We note that, in [5], the authors reported measurable RILC, in the range of $10^{-11}$ A, but only after doses of several Mrad (SiO₂). Unhardened commercial technology would usually fail for other reasons, long before these doses were reached. On the other hand, the difference between a stored zero and a stored one is only about 67 electrons for a NAND flash cell with 60 nm technology, and less for newer technology. For ten year retention, which is the normal retention spec, leakage current has to
then be less than one electron every 54 days, which is about $3 \times 10^{-26}$ A, on average. Currents at this level are not directly measurable, but the question is whether or not they can be caused by the relatively low radiation doses that unhardened commercial technology can tolerate. In Fig. 1, we show results which suggest that radiation can cause end-of-life reliability failures in some cases.

Fig. 1. Error count for five samples of Samsung 8G NAND irradiated to 200 krad (SiO$_2$), compared to five unirradiated controls. Error counts varied from nearly 100 to almost 200 for irradiated samples, compared to one or two for controls.

The results in Fig. 1 were obtained by baking the irradiated samples and the controls at 100°C for over 1000 hours. The samples were not cycled, except for the minimal steps necessary to verify that the parts worked properly, and to store the initial pattern, which was a checkerboard. An important point here is that these parts were irradiated to 200 krad (SiO$_2$) which is enough to cause TID failure in most unhardened commercial parts. In Fig. 2, we show results from another test, but where the parts were irradiated only to 50 krad (SiO$_2$)—a much lower dose. In this case, there is some difference between the irradiated samples, and the unirradiated controls, but it is not statistically significant.

Fig. 2. (a) Error count for five irradiated Micron parts, compared to (b) unirradiated controls.

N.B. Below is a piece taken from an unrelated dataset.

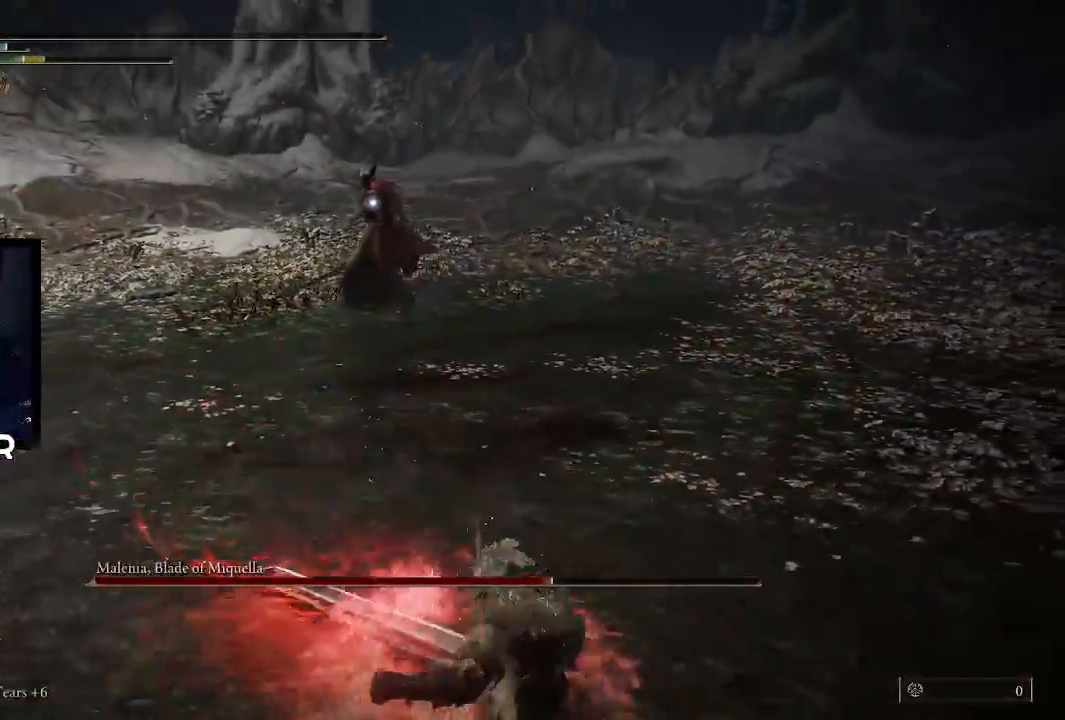
{"buttons": [], "left_stick": "right", "right_stick": "center", "events": [[167, "SQUARE", "down"], [300, "SQUARE", "up"], [367, "SQUARE", "down"], [433, "left_stick", "right"], [467, "SQUARE", "up"]]}
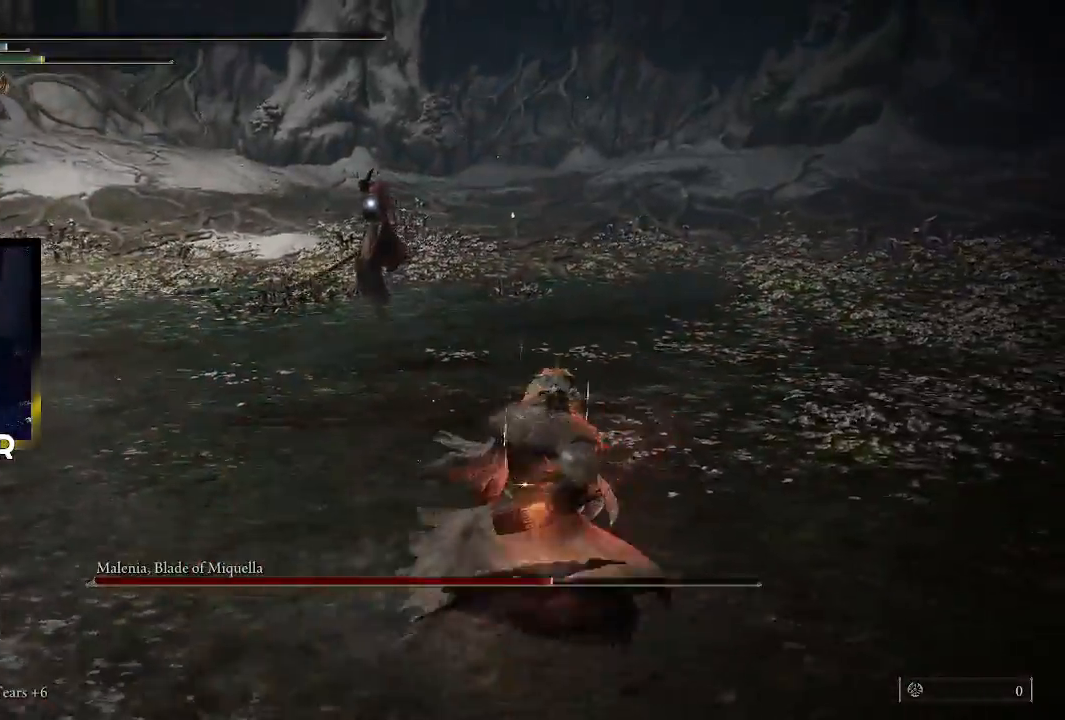
{"buttons": [], "left_stick": "up-right", "right_stick": "center", "events": [[33, "SQUARE", "down"], [67, "left_stick", "up-right"], [167, "SQUARE", "up"]]}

These Micron parts were irradiated, or not, to 50 krad (SiO$_2$), and then cycled to $10^5$ P/E cycles. Then their retention was monitored for 180 days (so far). Mean error count for the irradiated samples was 41 errors, compared with 24 errors for the controls. But the standard deviation for the two groups was 25 errors and 17 errors respectively. Since the difference between the groups was not larger than the variation within the groups, the difference cannot be considered statistically significant. However, one would expect the radiation effect to increase with dose, and at some larger dose, the difference would probably become significant, as it is for the
parts in Fig. 1. However, these parts failed for other reasons just slightly above 50 krads (SiO₂), so they would suffer TID failure before that dose could be reached.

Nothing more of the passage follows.